Mental Health Today News

https://www.mentalhealthtoday.co.uk

“Correspondingly, aiming to improve clinical outcomes, researchers at the University of Sheffield and leso Digital Health have analysed the type and severity of symptoms of more than 8,000 patients and have found that five distinct subtypes respond differently to treatment by Cognitive Behavioural Therapy (CBT).

The five broad subtypes of depression identified in the study were:

  • Mild: Minimal symptoms, a state of mild overall severity of depression (2.7% of patients).
  • Severe: A serious state of depression, people typically experience all symptoms at a very elevated level (9.8% of patients).
  • Cognitive-affective: Intense feelings of depression, tiredness and low self-esteem.
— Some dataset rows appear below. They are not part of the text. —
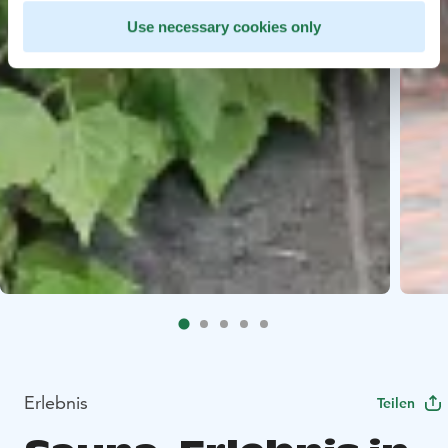
Use necessary cookies only
Erlebnis
Teilen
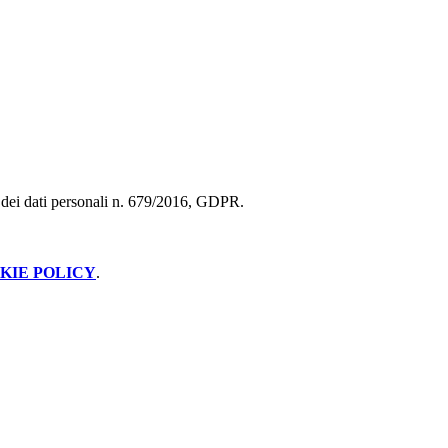
ne dei dati personali n. 679/2016, GDPR.
KIE POLICY
.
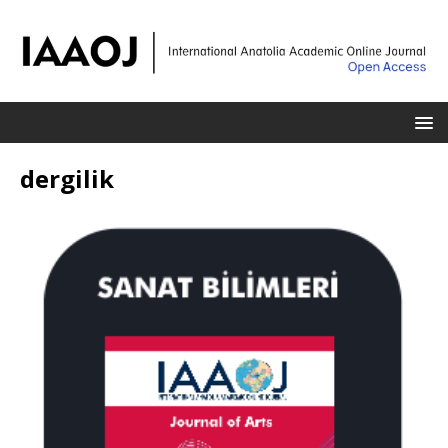
dergilik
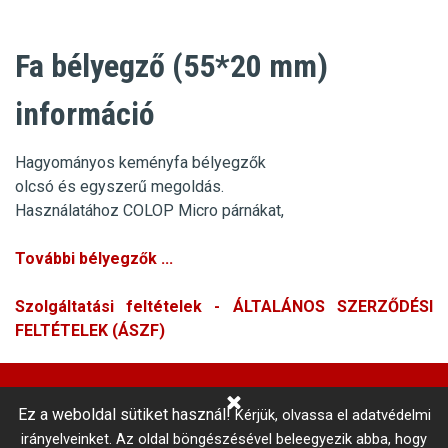
Fa bélyegző (55*20 mm)
információ
Hagyományos keményfa bélyegzők
olcsó és egyszerű megoldás.
Használatához COLOP Micro párnákat,
További bélyegzők ...
Szolgáltatási feltételek - ÁLTALÁNOS SZERZŐDÉSI
FELTÉTELEK (ÁSZF)
Ez a weboldal sütiket használ!
Kérjük, olvassa el adatvédelmi
Központi Autókulcsmásolás 
irányelveinket.
Az oldal böngészésével beleegyezik abba, hogy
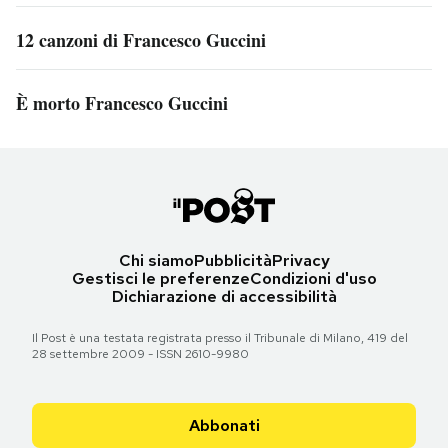
12 canzoni di Francesco Guccini
È morto Francesco Guccini
Chi siamo
Pubblicità
Privacy
Gestisci le preferenze
Condizioni d'uso
Dichiarazione di accessibilità
Il Post è una testata registrata presso il Tribunale di Milano, 419 del
28 settembre 2009 - ISSN 2610-9980
Abbonati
People may have repetitive negative thoughts and struggle to feel pleasure in activities they usually enjoy and lack motivation (23.7% of patients).
  • Somatic: Difficulties sleeping, feeling of tiredness and changes in appetite, as well as psychomotor disturbances such as restlessness, fidgeting and pacing (21.4% of patients).
  • Typical: Patients experience a combination of both cognitive-affective and somatic symptoms to varying degrees of severity (42.4% of patients).

Analysis of patients and their subtype response to CBT treatment revealed that cognitive-affective patients were more likely to engage, attend more session, and overall improve, compared to patients whose depression was classed as somatic or typical.
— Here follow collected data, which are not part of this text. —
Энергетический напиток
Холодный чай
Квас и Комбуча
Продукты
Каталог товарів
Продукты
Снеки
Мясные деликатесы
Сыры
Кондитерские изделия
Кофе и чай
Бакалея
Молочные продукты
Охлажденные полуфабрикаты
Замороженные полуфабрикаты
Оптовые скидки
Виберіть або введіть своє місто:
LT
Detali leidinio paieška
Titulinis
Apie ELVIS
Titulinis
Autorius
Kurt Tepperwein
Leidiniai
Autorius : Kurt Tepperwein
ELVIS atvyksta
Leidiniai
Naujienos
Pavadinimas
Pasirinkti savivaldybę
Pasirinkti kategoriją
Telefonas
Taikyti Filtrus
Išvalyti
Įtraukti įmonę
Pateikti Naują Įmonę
Moreover, patients with a typical subtype were more likely to drop out of treatment altogether than those with cognitive-affective and somatic subtypes – indicating that for four in ten patients, CBT wasn’t necessarily the best treatment option.

Dr Melanie Simmonds-Buckley, University of Sheffield, lead author on the paper, commented on the findings: “Given how different depression can be from one person to the next, a treatment that works for one person may not work as well for another. Our findings have helped to identify how symptom profiles can be grouped into replicable subtypes of depression, showing that not all patients respond to CBT treatment in the same way.”

She added that future research would be concentrated on how other treatment options interact with the subtype groupings to assist in a more precise diagnosis and treatment selection, leading to improved outcomes for patients.”